INPUT RECORDS: Begin

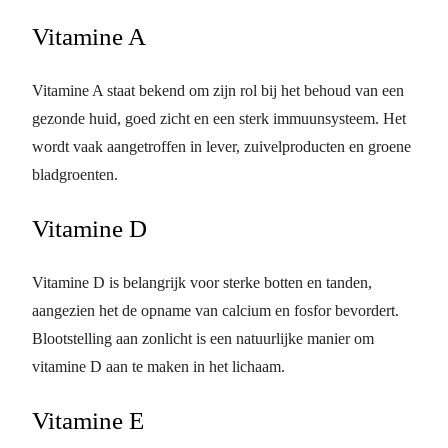
Vitamine A
Vitamine A staat bekend om zijn rol bij het behoud van een
gezonde huid, goed zicht en een sterk immuunsysteem. Het
wordt vaak aangetroffen in lever, zuivelproducten en groene
bladgroenten.
Vitamine D
Vitamine D is belangrijk voor sterke botten en tanden,
aangezien het de opname van calcium en fosfor bevordert.
Blootstelling aan zonlicht is een natuurlijke manier om
vitamine D aan te maken in het lichaam.
Vitamine E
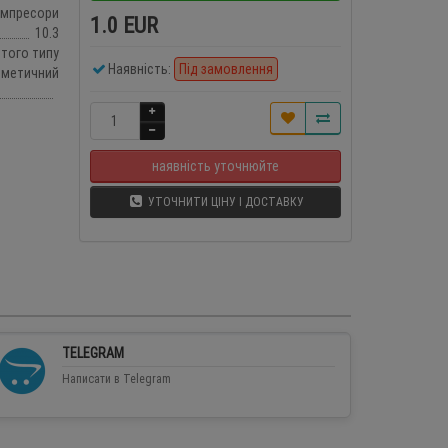
омпресори
1.0 EUR
10.3
итого типу
Наявність:
Під замовлення
рметичний
наявність уточнюйте
УТОЧНИТИ ЦІНУ І ДОСТАВКУ
TELEGRAM
Написати в Telegram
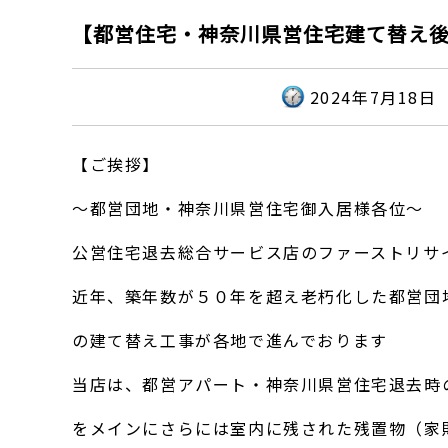
【都営住宅・神奈川県営住宅建て替え後
2024年7月18日
【ご挨拶】
～都営団地・神奈川県営住宅御入居様各位～
公営住宅退去総合サービス店のファーストリサ
近年、築年数が５０年を超え老朽化した都営団
の建て替え工事が各地で進んでおります
当店は、都営アパート・神奈川県営住宅退去時
をメインにさらには室内に残された残置物（家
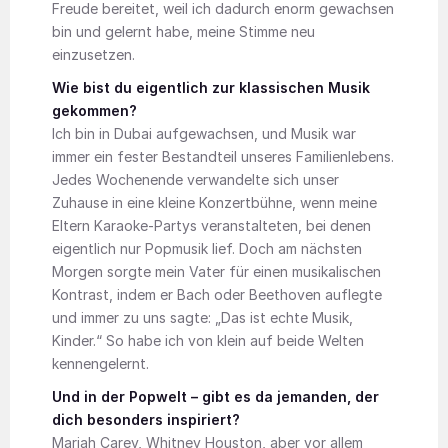
Freude bereitet, weil ich dadurch enorm gewachsen
bin und gelernt habe, meine Stimme neu
einzusetzen.
Wie bist du eigentlich zur klassischen Musik
gekommen?
Ich bin in Dubai aufgewachsen, und Musik war
immer ein fester Bestandteil unseres Familienlebens.
Jedes Wochenende verwandelte sich unser
Zuhause in eine kleine Konzertbühne, wenn meine
Eltern Karaoke-Partys veranstalteten, bei denen
eigentlich nur Popmusik lief. Doch am nächsten
Morgen sorgte mein Vater für einen musikalischen
Kontrast, indem er Bach oder Beethoven auflegte
und immer zu uns sagte: „Das ist echte Musik,
Kinder.“ So habe ich von klein auf beide Welten
kennengelernt.
Und in der Popwelt – gibt es da jemanden, der
dich besonders inspiriert?
Mariah Carey, Whitney Houston, aber vor allem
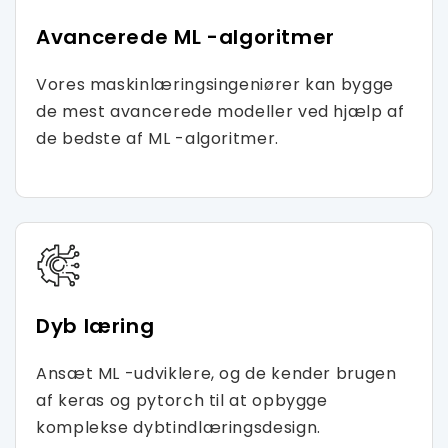
Avancerede ML -algoritmer
Vores maskinlæringsingeniører kan bygge
de mest avancerede modeller ved hjælp af
de bedste af ML -algoritmer.
Dyb læring
Ansæt ML -udviklere, og de kender brugen
af ​​keras og pytorch til at opbygge
komplekse dybtindlæringsdesign.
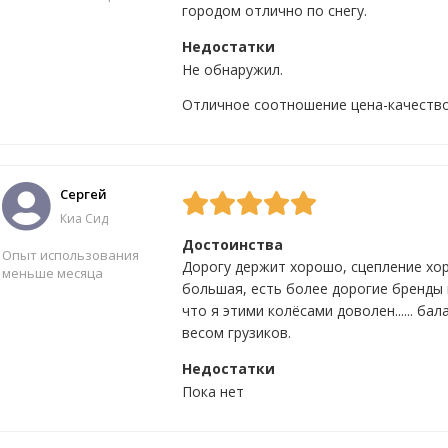
городом отлично по снегу.
Недостатки
Да
6
Нет
0
Не обнаружил.
Отличное соотношение цена-качество
Сергей
Киа Сид
Достоинства
Опыт использования
Дорогу держит хорошо, сцепление хо
меньше месяца
большая, есть более дорогие бренды 
что я этими колёсами доволен...... б
весом грузиков.
Да
3
Нет
6
Недостатки
Пока нет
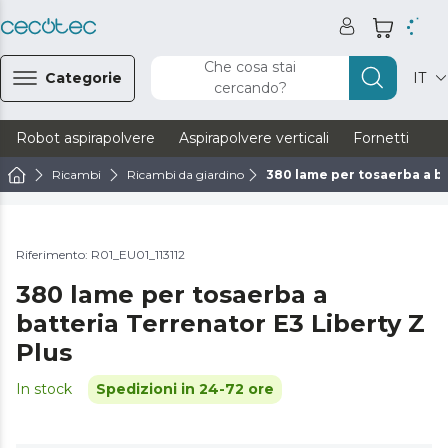
Che cosa stai
Categorie
IT
cercando?
Robot aspirapolvere
Aspirapolvere verticali
Fornetti
Ve
Ricambi
Ricambi da giardino
380 lame per tosaerba a ba
Riferimento: R01_EU01_113112
380 lame per tosaerba a
batteria Terrenator E3 Liberty Z
Plus
In stock
Spedizioni in 24-72 ore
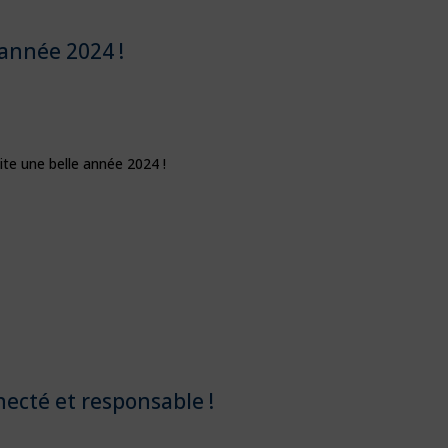
année 2024 !
te une belle année 2024 !
necté et responsable !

INPUT RECORDS: End

▶ [EXERCISE DESCRIPTION]
Output everything from the line containing "городом отлично по снегу." down to the end of the entries as a Markdown table with the columns No. and Line, numbering each row and skipping blank lines. Leave the pictures out.

▶ [SOLUTION FOR THIS TASK]
| No. | Line |
|---|---|
| 1 | городом отлично по снегу. |
| 2 | Недостатки |
| 3 | Да |
| 4 | 6 |
| 5 | Нет |
| 6 | 0 |
| 7 | Не обнаружил. |
| 8 | Отличное соотношение цена-качество |
| 9 | Сергей |
| 10 | Киа Сид |
| 11 | Достоинства |
| 12 | Опыт использования |
| 13 | Дорогу держит хорошо, сцепление хо |
| 14 | меньше месяца |
| 15 | большая, есть более дорогие бренды  |
| 16 | что я этими колёсами доволен...... б |
| 17 | весом грузиков. |
| 18 | Да |
| 19 | 3 |
| 20 | Нет |
| 21 | 6 |
| 22 | Недостатки |
| 23 | Пока нет |
| 24 | Che cosa stai |
| 25 | Categorie |
| 26 | IT |
| 27 | cercando? |
| 28 | Robot aspirapolvere |
| 29 | Aspirapolvere verticali |
| 30 | Fornetti |
| 31 | Ve |
| 32 | Ricambi |
| 33 | Ricambi da giardino |
| 34 | 380 lame per tosaerba a ba |
| 35 | Riferimento: R01_EU01_113112 |
| 36 | 380 lame per tosaerba a |
| 37 | batteria Terrenator E3 Liberty Z |
| 38 | Plus |
| 39 | In stock |
| 40 | Spedizioni in 24-72 ore |
| 41 | année 2024 ! |
| 42 | te une belle année 2024 ! |
| 43 | necté et responsable ! |